# `react-doctor/svg-filter-clickjacking-risk`

Applying CSS or SVG filters over a cross-origin iframe can be used for clickjacking or to read pixels from framed content the attacker should not see.

- **Category:** Security
- **Severity:** warn
- **Source:** oxlint-plugin-react-doctor
- **Framework:** global
- **Enabled when:** production source files (.js/.ts/.jsx/.tsx); test/scripts/docs/generated paths skipped

## Validation prompt

Use this to decide whether a fired diagnostic is real or a false positive.

Fires in production source when an `<iframe>` sits within ~700 characters of a CSS filter reference (`filter: url(#…)`, in either order) or an SVG filter primitive (`<feDisplacementMap>`, `<feColorMatrix>`, `<feComposite>`, `<feTile>`, `<feMorphology>`) near an iframe — the textual proximity used to build an SVG/CSS-filter clickjacking or visual-exfiltration primitive over an embedded frame. Detection is case-insensitive substring proximity, not real DOM scoping. FALSE POSITIVE: the iframe and the filter are unrelated code that merely happen to fall within the window (a filter applied to a chart/image elsewhere in the same file), or the iframe is same-origin first-party UI where filtering is intentional decoration — confirm the filter actually applies to a cross-origin or privileged frame.

## Fix prompt

Use this once validation confirms the diagnostic is real.

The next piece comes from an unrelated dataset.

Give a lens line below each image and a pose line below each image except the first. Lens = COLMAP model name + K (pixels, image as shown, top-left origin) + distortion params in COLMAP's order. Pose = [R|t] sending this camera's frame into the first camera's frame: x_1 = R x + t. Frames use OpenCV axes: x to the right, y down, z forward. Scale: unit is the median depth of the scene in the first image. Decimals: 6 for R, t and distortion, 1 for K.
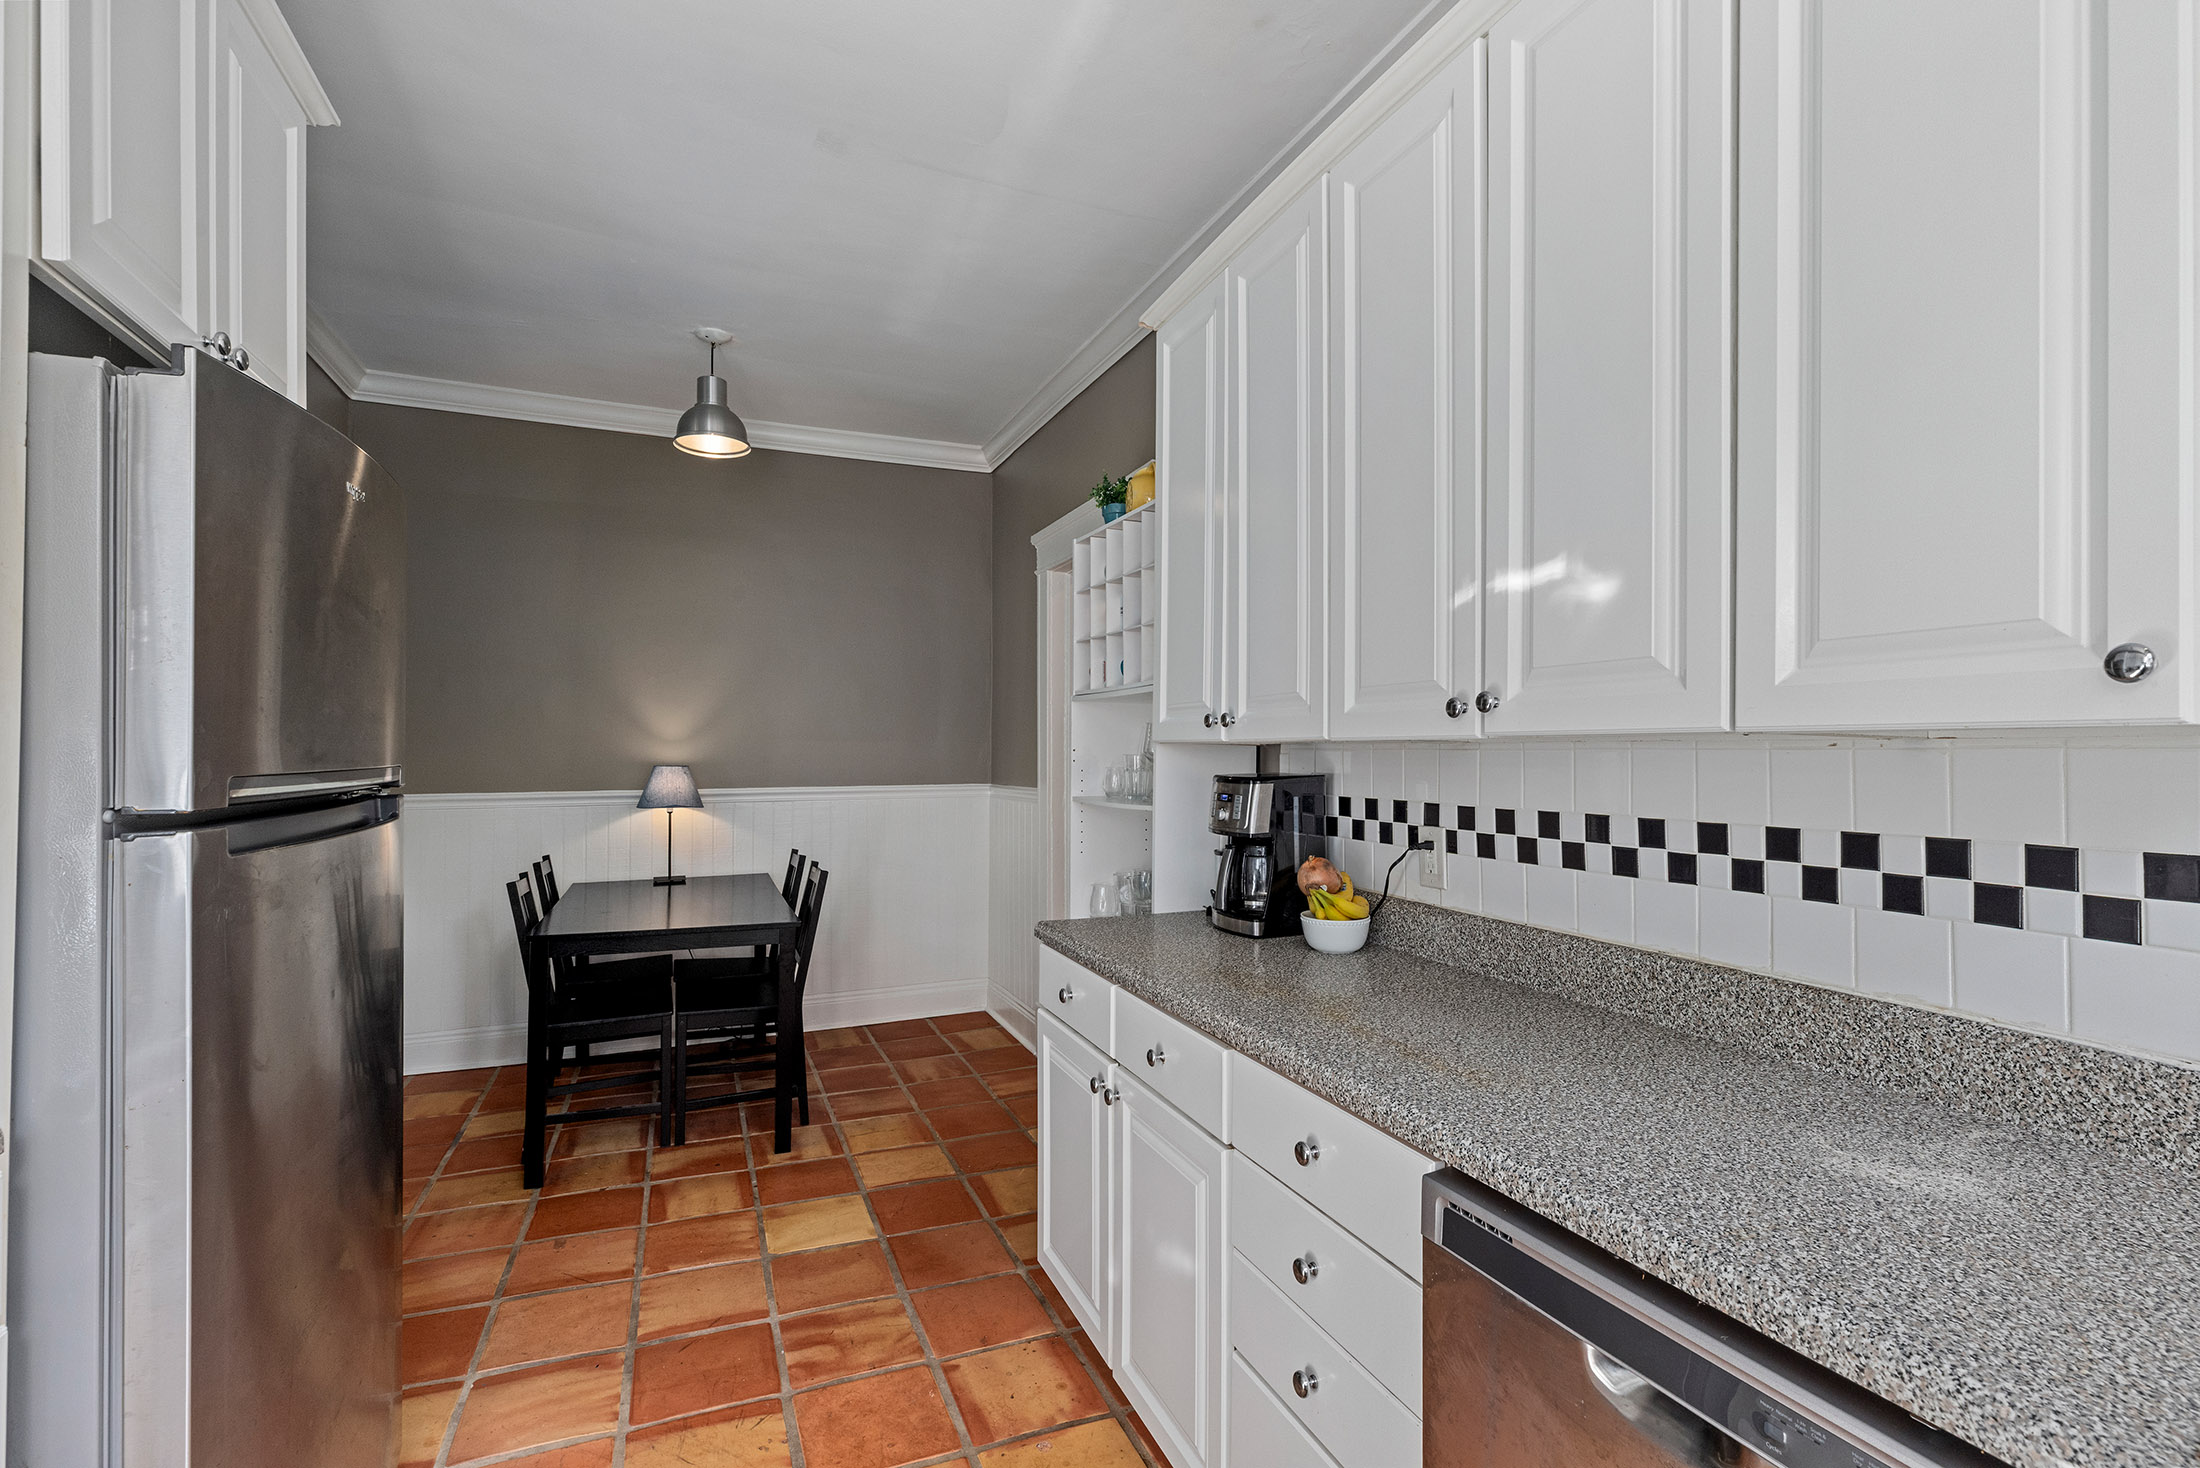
lens RADIAL K [[986.5, 0, 1106.4], [0, 986.5, 729.2], [0, 0, 1]] dist [0.000642, -0.000571]
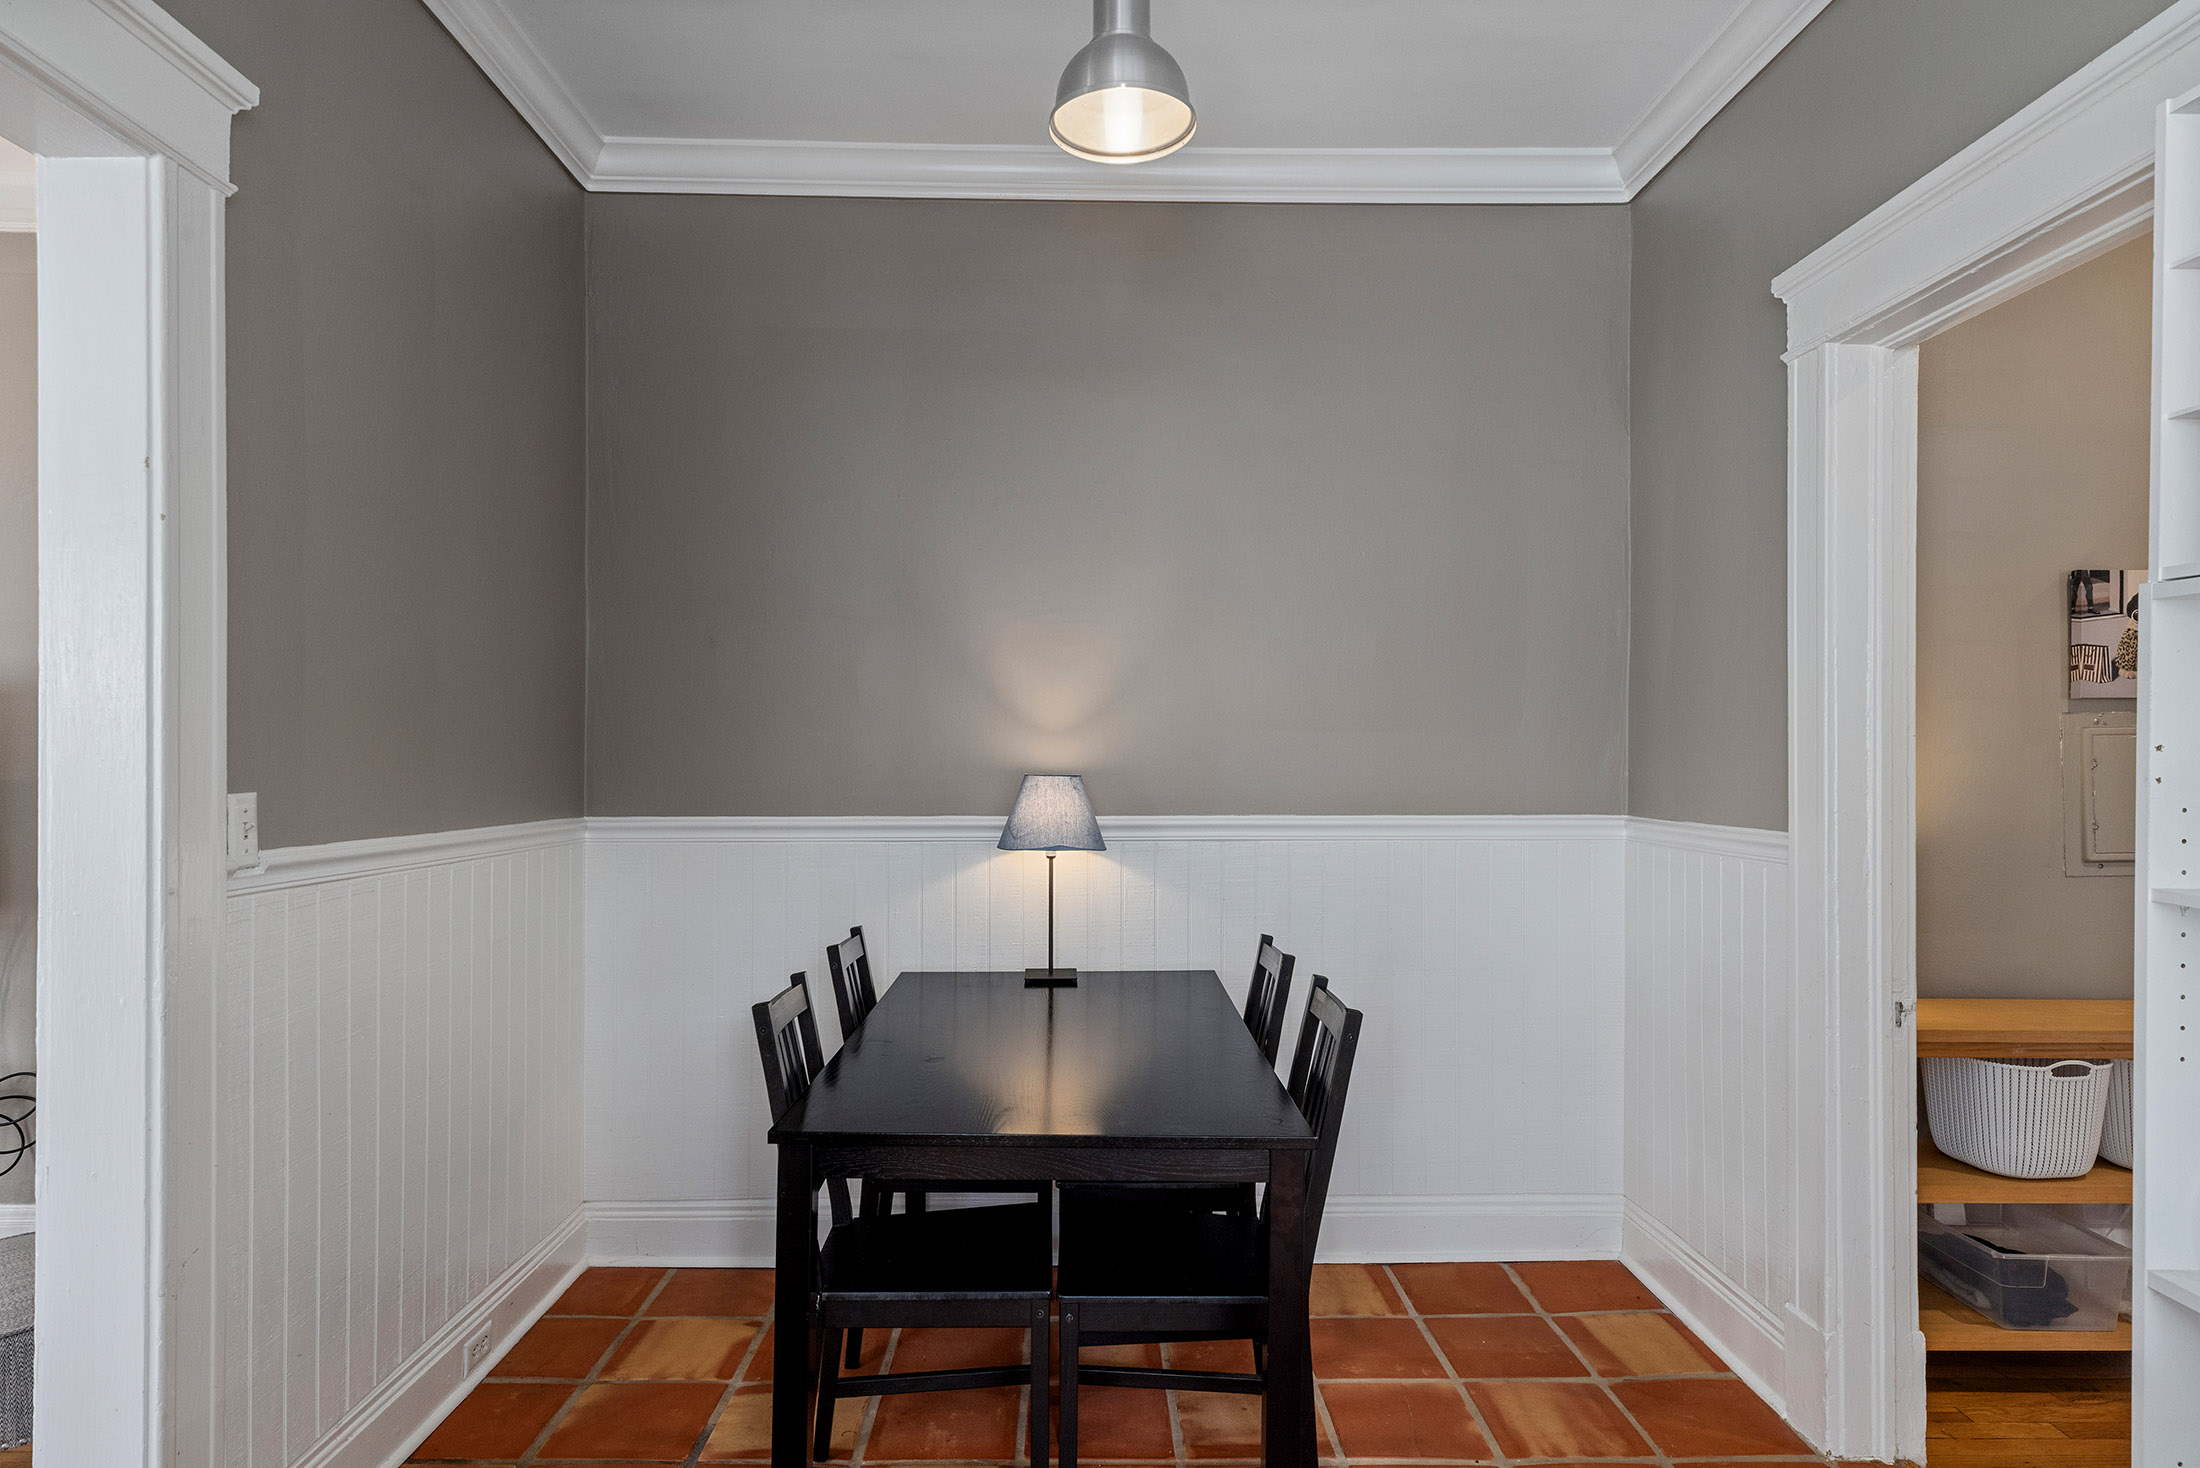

Do not apply CSS or SVG filters to cross-origin or privileged iframes; remove the `filter`/`fe*` primitive from the embedded frame's render path. Protect sensitive pages from being framed with `Content-Security-Policy: frame-ancestors 'self'` (or `'none'`) plus `X-Frame-Options`. Apply visual effects only to first-party content you control, never to embedded third-party UI.